[Study text — start]

If the Harvard Department of Philosophy were competent to deal with any issue dispassionately, your colleagues there would be quick to point out the logical peculiarities of your plea. I hope-but do not expect-that some other department may contain an instructor in whom logic is conjoined with courage sufficient to demonstrate that the irony of your argument is comparable to that of the Eleatic Zeno, except for the fact that Zeno knew what he was doing.
If it is not so much a matter of logic as of dogma. I assume that I may be excused for failing to appreciate how you can argue that you are merely communicating "deeply held views" about the war in Southeast Asia, when you end your letter by telling poor old Henry that he has been "caught up in and locked into a set of policies that negate everything he is trying to achieve"-policies of which he is "one of the key architects and administrators." If such is indeed your argument, then either Mr. Kissinger should be barred from Harvard for reasons of stupidity, or welcomed back into the brotherhood of men in whose vocabulary the word "outrage" has been replaced by "self-interest." I assume you neither believe the former nor admit to the latter.
"We do not regard you as an immoral man." What a stunningly pompous example of preposterous presumption ! Yet it is so very much an expression of the Harvard mind-at its worst. Your letter, like the faculty meetings that I had the misfortune to attend during my last two years, exhibits unmistakably the symptoms of Brave New Harvard's disease: the replacement of social Brahminism by moral Brahminism-a somewhat more democratic substitution, to be sure, but having about it the acrid odor of political inquisition with which I grew famiilar in Adams House after 1968.

[Study text — finish]

Brief: Could you pick up the letter rebuking the Harvard philosophers over their plea to Kissinger and continue it from its last sentence?

[Data excerpt — start]

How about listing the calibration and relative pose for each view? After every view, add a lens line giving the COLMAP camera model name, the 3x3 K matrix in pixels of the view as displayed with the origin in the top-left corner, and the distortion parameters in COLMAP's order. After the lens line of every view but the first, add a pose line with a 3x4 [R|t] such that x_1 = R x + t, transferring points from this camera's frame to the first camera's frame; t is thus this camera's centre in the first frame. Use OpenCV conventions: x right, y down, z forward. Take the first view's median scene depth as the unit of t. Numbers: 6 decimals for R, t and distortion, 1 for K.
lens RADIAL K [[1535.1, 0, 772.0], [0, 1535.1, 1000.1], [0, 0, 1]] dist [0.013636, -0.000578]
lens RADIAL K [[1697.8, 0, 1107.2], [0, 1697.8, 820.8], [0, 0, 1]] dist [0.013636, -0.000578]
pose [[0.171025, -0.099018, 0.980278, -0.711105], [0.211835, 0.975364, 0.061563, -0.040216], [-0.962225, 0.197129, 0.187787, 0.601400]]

[Data excerpt — finish]

Answer to this task:
Let me at least congratulate you for mailing your letter at your own expense and without the prestige-and the cost-of a departmental letterhead. In this instance, you showed more intelligence than the managerial minds in University Hall who last spring authorized the use of House stationery for partisan political purposes. It is unfortunate that your intelligence was not sufficiently durable to consign the material on withholding one's telephone tax to a convenient incinerator. The argument of that material may be appropriate for Harvard undergraduates-and, alas, far too many graduate students-but from college teachers, it seems to bespeak a retarded adolescence. There is something pathetically jejune about your encouraging a policy that is doomed to fail and that will cost the Internal Revenue Service-ultimately the taxpayer-"up to $400 per case." Perhaps not every word that comes from the months of babes is to be thought worthy of inclusion in Holy Writ.